Lines before the one containing "APVMA Approval No.: 62355/121121" are not wanted. Transcribe that line and all after it exactly, to the end of the entries.
______________________________
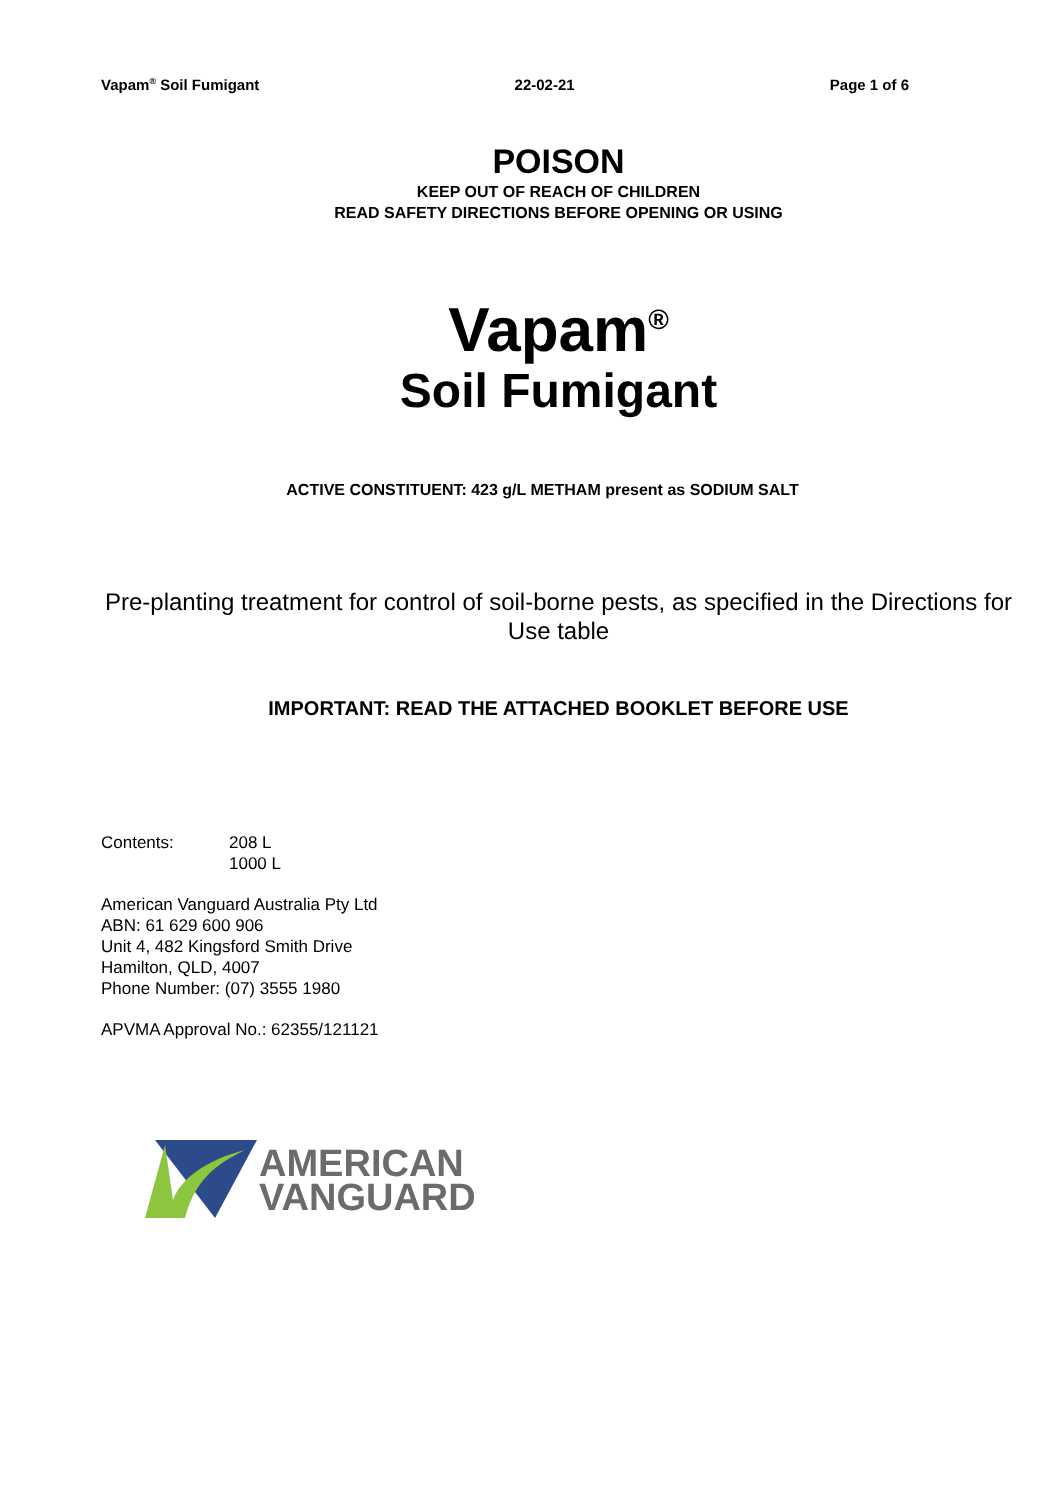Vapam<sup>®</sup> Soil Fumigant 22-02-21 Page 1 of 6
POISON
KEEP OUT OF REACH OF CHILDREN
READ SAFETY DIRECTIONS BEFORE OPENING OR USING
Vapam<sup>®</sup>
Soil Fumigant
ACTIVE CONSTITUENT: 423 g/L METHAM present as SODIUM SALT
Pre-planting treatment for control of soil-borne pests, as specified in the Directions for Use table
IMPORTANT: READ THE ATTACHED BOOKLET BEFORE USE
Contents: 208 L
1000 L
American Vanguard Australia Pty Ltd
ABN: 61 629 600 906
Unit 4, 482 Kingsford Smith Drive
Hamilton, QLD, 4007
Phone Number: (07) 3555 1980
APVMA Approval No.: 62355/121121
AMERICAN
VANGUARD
______________________________
## SOLUTION BELOW
APVMA Approval No.: 62355/121121
AMERICAN
VANGUARD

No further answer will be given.